> **課題詳細**: 以下のすべての項目について、画像から読み取られたテキストの各行を、文字と行の区切りを一切変えずに転記せよ。画像自体は解答に含めないこと。

> **対象項目**:

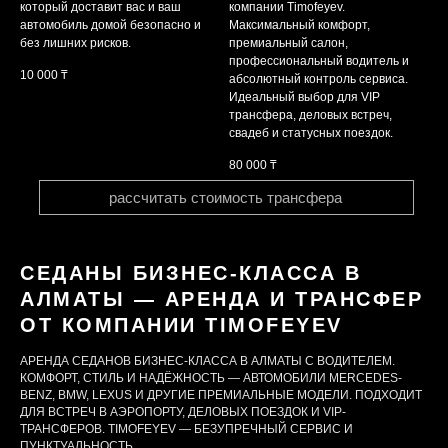
который доставит вас и ваш
компании Timofeyev.
автомобиль домой безопасно и
Максимальный комфорт,
без лишних рисков.
премиальный салон,
профессиональный водитель и
10 000
₸
абсолютный контроль сервиса.
Идеальный выбор для VIP
трансфера, деловых встреч,
свадеб и статусных поездок.
80 000
₸
рассчитать стоимость трансфера
СЕДАНЫ БИЗНЕС-КЛАССА В
АЛМАТЫ — АРЕНДА И ТРАНСФЕР
ОТ КОМПАНИИ TIMOFEYEV
АРЕНДА СЕДАНОВ БИЗНЕС-КЛАССА В АЛМАТЫ С ВОДИТЕЛЕМ.
КОМФОРТ, СТИЛЬ И НАДЁЖНОСТЬ — АВТОМОБИЛИ MERCEDES-
BENZ, BMW, LEXUS И ДРУГИЕ ПРЕМИАЛЬНЫЕ МОДЕЛИ. ПОДХОДИТ
ДЛЯ ВСТРЕЧ В АЭРОПОРТУ, ДЕЛОВЫХ ПОЕЗДОК И VIP-
ТРАНСФЕРОВ. TIMOFEYEV — БЕЗУПРЕЧНЫЙ СЕРВИС И
ПУНКТУАЛЬНОСТЬ.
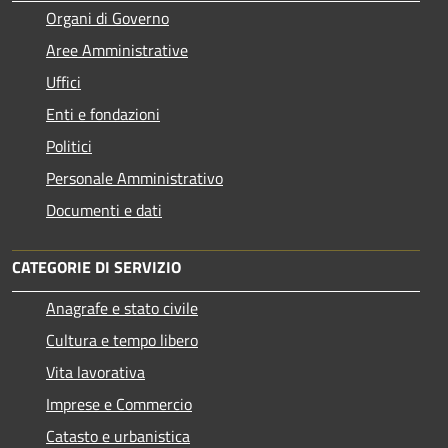
Organi di Governo
Aree Amministrative
Uffici
Enti e fondazioni
Politici
Personale Amministrativo
Documenti e dati
CATEGORIE DI SERVIZIO
Anagrafe e stato civile
Cultura e tempo libero
Vita lavorativa
Imprese e Commercio
Catasto e urbanistica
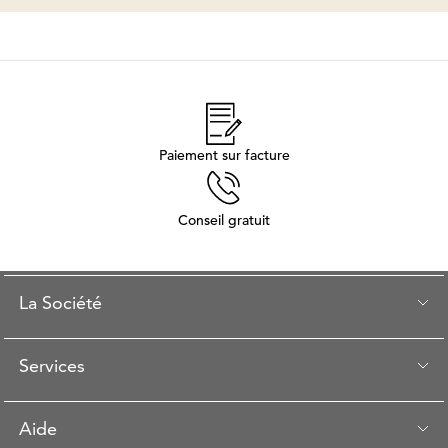
Paiement sur facture
Conseil gratuit
La Société
Services
Aide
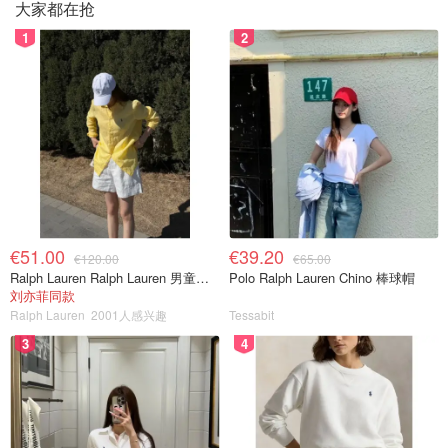
大家都在抢
1
2
€51.00
€39.20
€120.00
€65.00
Ralph Lauren Ralph Lauren 男童亚麻衬衫
Polo Ralph Lauren Chino 棒球帽
刘亦菲同款
Ralph Lauren
2001人感兴趣
Tessabit
3
4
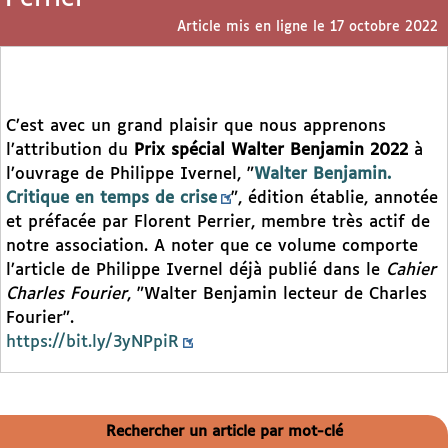
Article mis en ligne le
17 octobre 2022
C’est avec un grand plaisir que nous apprenons
l’attribution du
Prix spécial Walter Benjamin 2022
à
l’ouvrage de Philippe Ivernel, "
Walter Benjamin.
Critique en temps de crise
", édition établie, annotée
et préfacée par Florent Perrier, membre très actif de
notre association. A noter que ce volume comporte
l’article de Philippe Ivernel déjà publié dans le
Cahier
Charles Fourier
, "Walter Benjamin lecteur de Charles
Fourier".
https://bit.ly/3yNPpiR
Rechercher un article par mot-clé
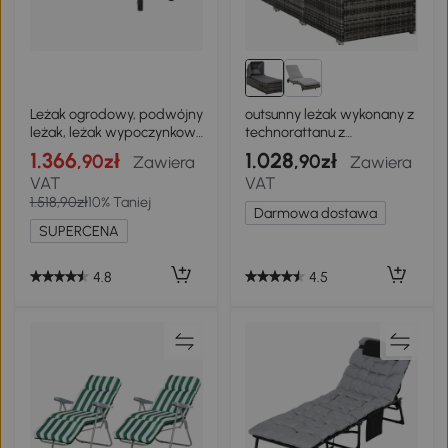
Leżak ogrodowy, podwójny
outsunny leżak wykonany z
leżak, leżak wypoczynkowy
technorattanu z
dla 2 osób, 5-stopniowa
regulowanym
1.366
1.028
,90zł
,90zł
Zawiera
Zawiera
regulacja oparcia, metal,
baldachimem w kolorze
VAT
VAT
rattan z PE, szary
szarym
1.518,90zł
10% Taniej
Darmowa dostawa
SUPERCENA
4.8
4.5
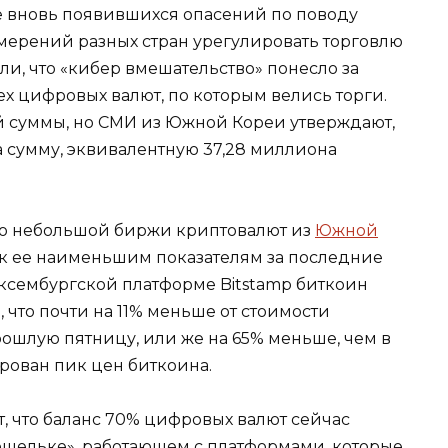
е вновь появившихся опасений по поводу
мерений разных стран урегулировать торговлю
ли, что «кибер вмешательство» понесло за
ех цифровых валют, по которым велись торги.
й суммы, но СМИ из Южной Кореи утверждают,
а сумму, эквивалентную 37,28 миллиона
ьно небольшой биржи криптовалют из
Южной
, к ее наименьшим показателям за последние
юксембургской платформе Bitstamp биткоин
, что почти на 11% меньше от стоимости
ошлую пятницу, или же на 65% меньше, чем в
ирован пик цен биткоина.
ют, что баланс 70% цифровых валют сейчас
ошельке», работающем с платформами, которые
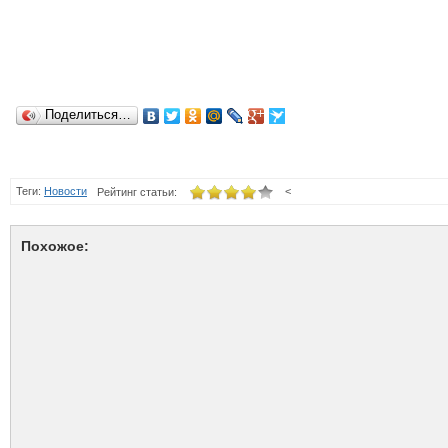
Поделиться…
Теги:
Новости
<
Рейтинг статьи:
Похожое:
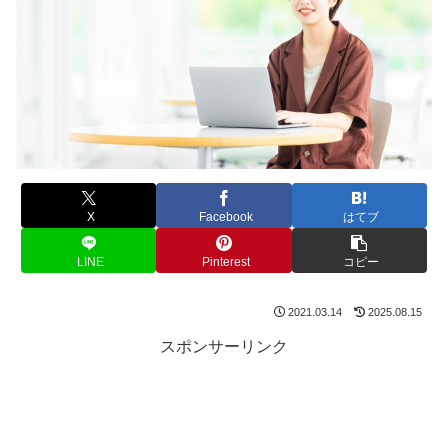
X
Facebook
はてブ
LINE
Pinterest
コピー
2021.03.14
2025.08.15
スポンサーリンク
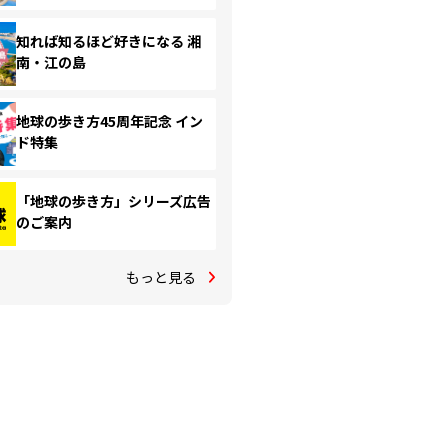
知れば知るほど好きになる 湘
南・江の島
地球の歩き方45周年記念 イン
ド特集
「地球の歩き方」シリーズ広告
のご案内
もっと見る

> **本課題の解答**:
который доставит вас и ваш
компании Timofeyev.
автомобиль домой безопасно и
Максимальный комфорт,
без лишних рисков.
премиальный салон,
профессиональный водитель и
10 000
₸
абсолютный контроль сервиса.
Идеальный выбор для VIP
трансфера, деловых встреч,
свадеб и статусных поездок.
80 000
₸
рассчитать стоимость трансфера
СЕДАНЫ БИЗНЕС-КЛАССА В
АЛМАТЫ — АРЕНДА И ТРАНСФЕР
ОТ КОМПАНИИ TIMOFEYEV
АРЕНДА СЕДАНОВ БИЗНЕС-КЛАССА В АЛМАТЫ С ВОДИТЕЛЕМ.
КОМФОРТ, СТИЛЬ И НАДЁЖНОСТЬ — АВТОМОБИЛИ MERCEDES-
BENZ, BMW, LEXUS И ДРУГИЕ ПРЕМИАЛЬНЫЕ МОДЕЛИ. ПОДХОДИТ
ДЛЯ ВСТРЕЧ В АЭРОПОРТУ, ДЕЛОВЫХ ПОЕЗДОК И VIP-
ТРАНСФЕРОВ. TIMOFEYEV — БЕЗУПРЕЧНЫЙ СЕРВИС И
ПУНКТУАЛЬНОСТЬ.
Organi di Governo
Aree Amministrative
Uffici
Enti e fondazioni
Politici
Personale Amministrativo
Documenti e dati
CATEGORIE DI SERVIZIO
Anagrafe e stato civile
Cultura e tempo libero
Vita lavorativa
Imprese e Commercio
Catasto e urbanistica
Paiement sur facture
Conseil gratuit
La Société
Services
Aide
大家都在抢
1
2
€51.00
€39.20
€120.00
€65.00
Ralph Lauren Ralph Lauren 男童亚麻衬衫
Polo Ralph Lauren Chino 棒球帽
刘亦菲同款
Ralph Lauren
2001人感兴趣
Tessabit
3
4
Article mis en ligne le
17 octobre 2022
C’est avec un grand plaisir que nous apprenons
l’attribution du
Prix spécial Walter Benjamin 2022
à
l’ouvrage de Philippe Ivernel, "
Walter Benjamin.
Critique en temps de crise
", édition établie, annotée
et préfacée par Florent Perrier, membre très actif de
notre association. A noter que ce volume comporte
l’article de Philippe Ivernel déjà publié dans le
Cahier
Charles Fourier
, "Walter Benjamin lecteur de Charles
Fourier".
https://bit.ly/3yNPpiR
Rechercher un article par mot-clé
Leżak ogrodowy, podwójny
outsunny leżak wykonany z
leżak, leżak wypoczynkowy
technorattanu z
dla 2 osób, 5-stopniowa
regulowanym
1.366
1.028
,90zł
,90zł
Zawiera
Zawiera
regulacja oparcia, metal,
baldachimem w kolorze
VAT
VAT
rattan z PE, szary
szarym
1.518,90zł
10% Taniej
Darmowa dostawa
SUPERCENA
4.8
4.5
е вновь появившихся опасений по поводу
мерений разных стран урегулировать торговлю
ли, что «кибер вмешательство» понесло за
ех цифровых валют, по которым велись торги.
й суммы, но СМИ из Южной Кореи утверждают,
а сумму, эквивалентную 37,28 миллиона
ьно небольшой биржи криптовалют из
Южной
, к ее наименьшим показателям за последние
юксембургской платформе Bitstamp биткоин
, что почти на 11% меньше от стоимости
ошлую пятницу, или же на 65% меньше, чем в
ирован пик цен биткоина.
ют, что баланс 70% цифровых валют сейчас
ошельке», работающем с платформами, которые
Поделиться…
Теги:
Новости
<
Рейтинг статьи:
Похожое:
X
Facebook
はてブ
LINE
Pinterest
コピー
2021.03.14
2025.08.15
スポンサーリンク
知れば知るほど好きになる 湘
南・江の島
地球の歩き方45周年記念 イン
ド特集
「地球の歩き方」シリーズ広告
のご案内
もっと見る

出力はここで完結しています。